Now, a full page newspaper ad costs about $600. Rick gave me multiple pages to run the proposals.
2) Our local high schools are afforded the opportunity to run a full page "newspaper" in The People-Sentinel each week, if the students choose to take it. Barnwell High has taken the most advantage of it. If any other newspaper in the country provides similar space, I'd imagine that it's done at charge. Barnwell High had more than 30 such pages last year, and is on pace to meet or beat that number this year. Williston-Elko and Blackville-Hilda High Schools did pages after the yearbook is completed. Jefferson Davis Academy wants in now. Allendale-Fairfax High School wants in.
We scan photos, provide some paper and a little technical advice, but we don't produce these pages. The students do. But this was Rick's idea, and what he's doing is giving away a piece of the newspaper that would make him money if ads were on it. It's an amazing bit of community service for which Rick has never gotten thanks or credit.
3) During the Bicentennial Year, we went all out. We usually have two color pics on our A fronts, maybe three on our community fronts. Color photos require extra time and effort, and cost an arm and a leg. The Bicentennial parade was featured on our Community Section front page with more than 30 color pictures. That many pictures on a weekly's page is rare. That many pics is unheard of. As good as that was, we beat it. We had a color Community front on the downtown the Fourth of July stuff, and a color Community page on the fireworks. I thought our Bicentennial coverage was extraordinary for any newspaper of any size, yet our coverage was barely mentioned, then quickly dismissed, at the Bicentennial Closing Ceremony.
4) Rick's most impressive thing, to me, was just letting me tell one story. I covered a murder trial that ended earlier than expected. The story would have lost its impact if we pieced it out over weeks. I stayed up 36 hours straight, and in the end, handed Rick three full pages of stories, complete with photos, detailing a murder, its effects on a family and on why the trial ended the way it did. It was a good story, worth telling, but I still thought Rick would say it was too much. But Rick gave me the space to tell it. He even let me go home and get a couple of hours rest before I had to come back and do the rest of the news section.

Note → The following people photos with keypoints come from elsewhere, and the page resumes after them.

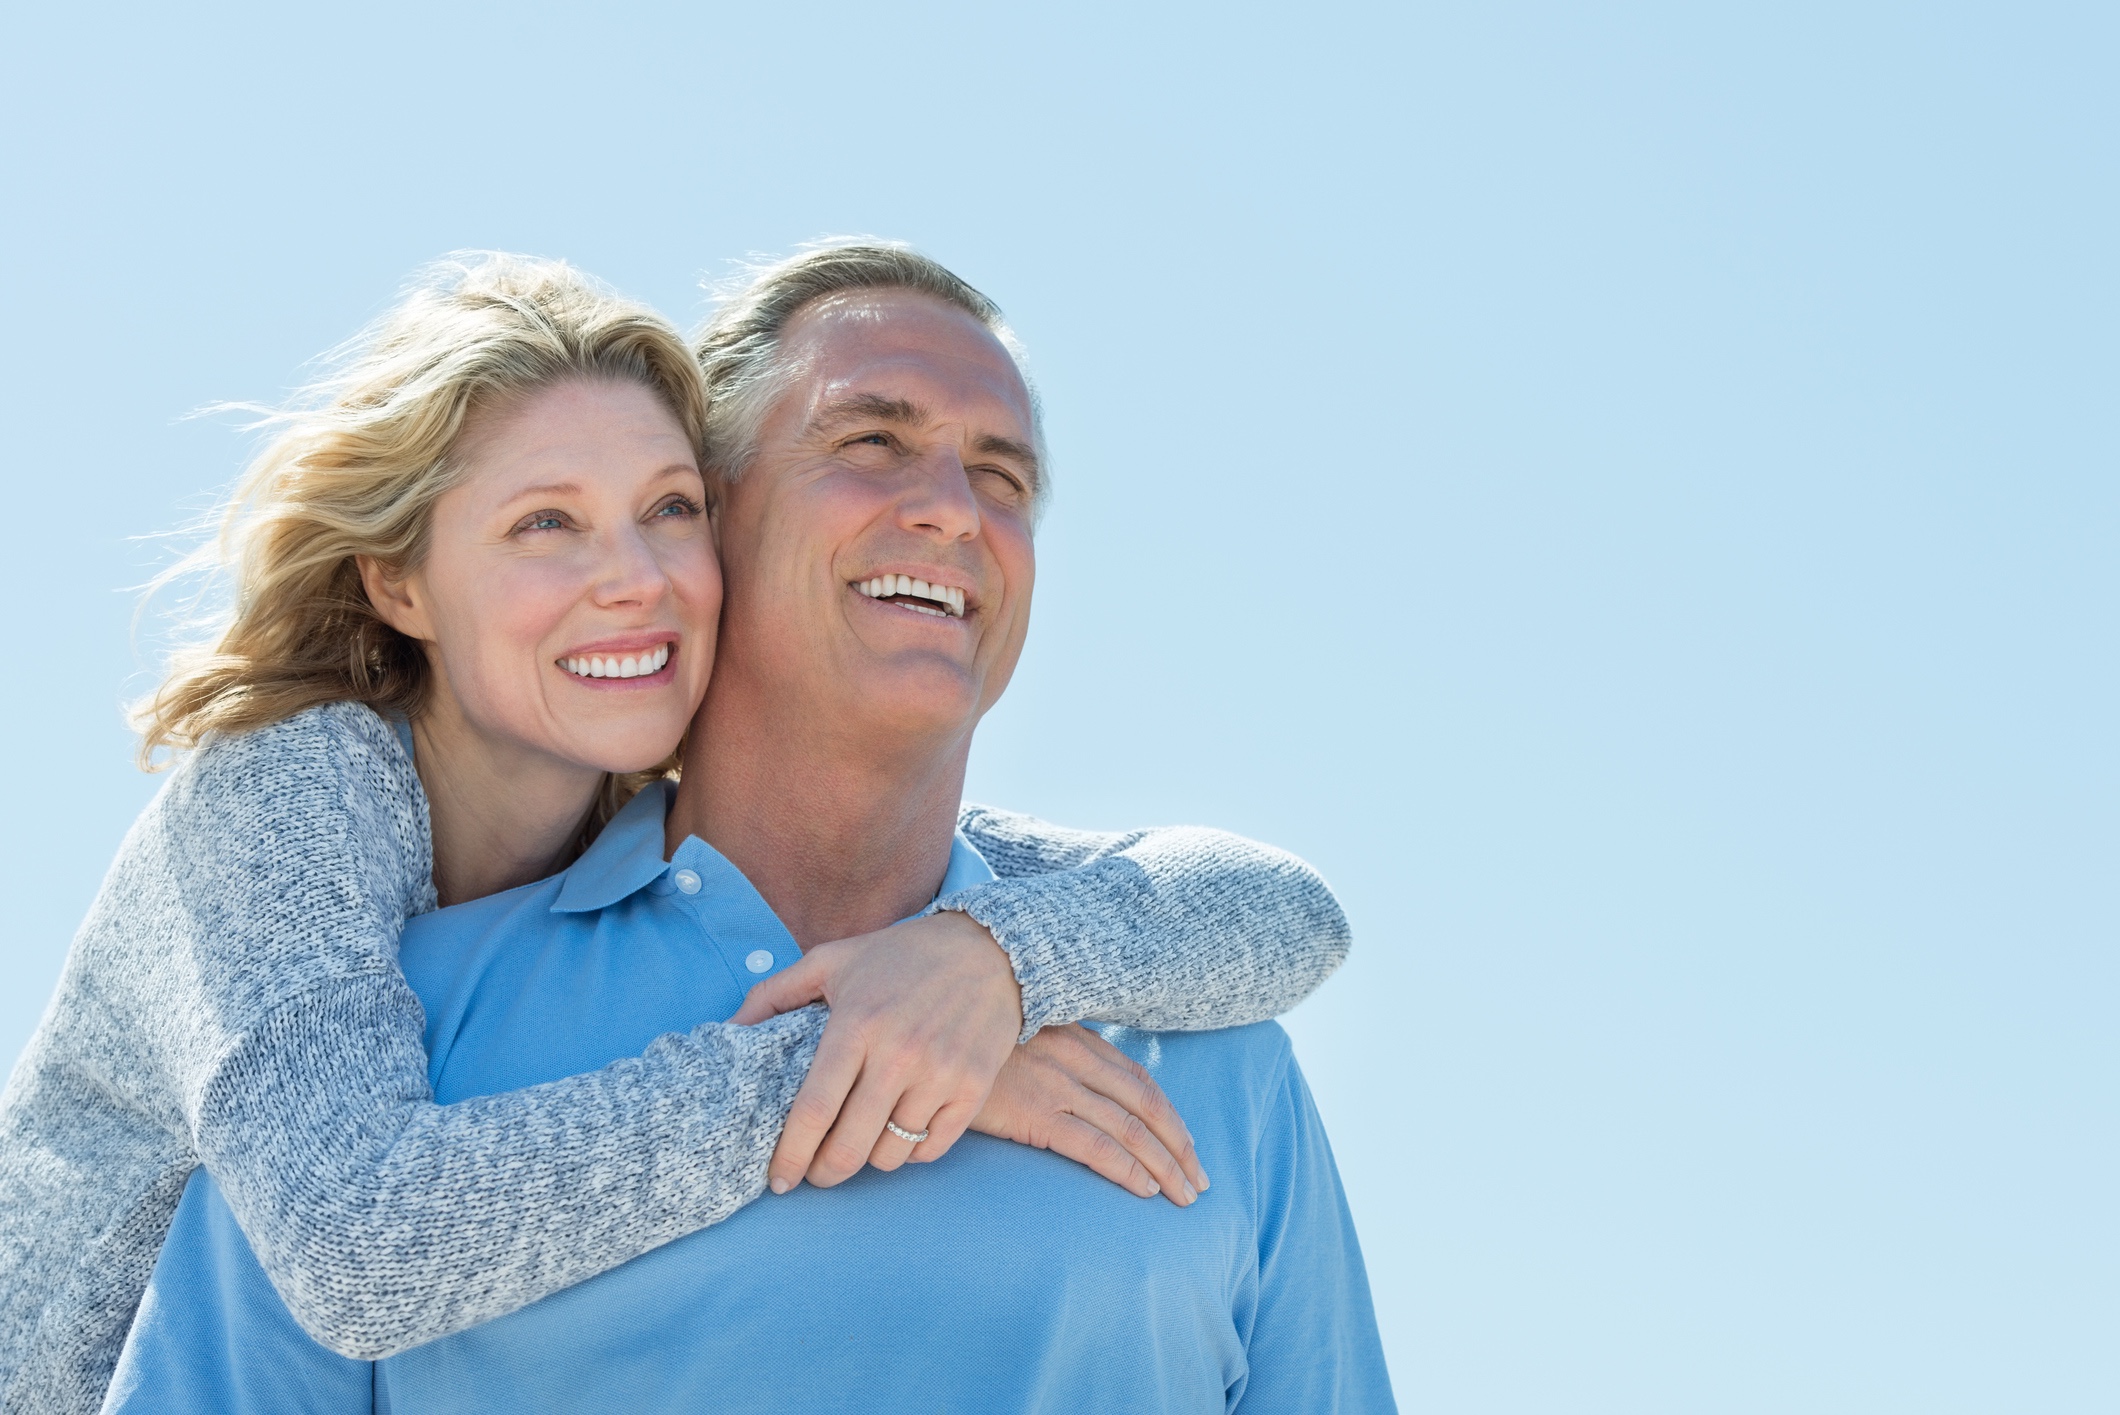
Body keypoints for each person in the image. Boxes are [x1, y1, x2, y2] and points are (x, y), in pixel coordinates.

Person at [0, 255, 1356, 1415]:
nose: (629, 579)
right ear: (398, 579)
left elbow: (1278, 909)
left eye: (664, 515)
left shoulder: (1183, 1044)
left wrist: (985, 961)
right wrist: (868, 1058)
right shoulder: (306, 861)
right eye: (871, 440)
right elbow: (356, 1247)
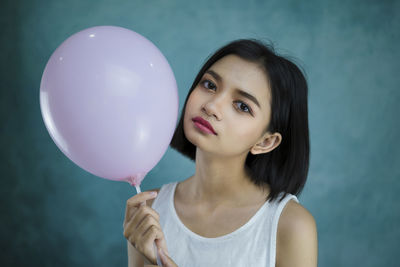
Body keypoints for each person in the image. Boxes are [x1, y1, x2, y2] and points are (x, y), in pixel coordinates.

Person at [123, 39, 318, 267]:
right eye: (210, 85)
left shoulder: (291, 225)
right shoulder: (150, 209)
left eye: (242, 106)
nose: (211, 106)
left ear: (266, 142)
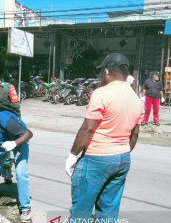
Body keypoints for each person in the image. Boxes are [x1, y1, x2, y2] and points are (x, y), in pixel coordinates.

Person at [65, 53, 144, 221]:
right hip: (122, 158)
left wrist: (72, 155)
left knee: (81, 211)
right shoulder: (136, 99)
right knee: (108, 211)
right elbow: (134, 135)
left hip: (96, 159)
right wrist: (119, 152)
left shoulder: (102, 93)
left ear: (106, 71)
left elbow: (87, 129)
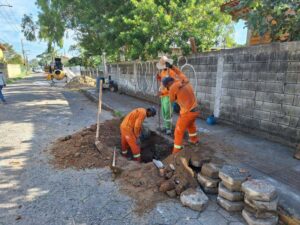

The thing was, he listened when we told him what we needed, but he never deferred to our judgment. It was always his decision.
Rick Bacon has given out color pages and full pages, even though it hit him in his wallet. It cost him a little, but it was always in the best interests of our readers. He's not just a marketer, and he's certainly not an ignorant hillbilly.
Rick Bacon is a journalist. It's the highest praise I know to give.
Barnwell is losing a talented journalist.

Do you understand why I want this to be an Irish wake?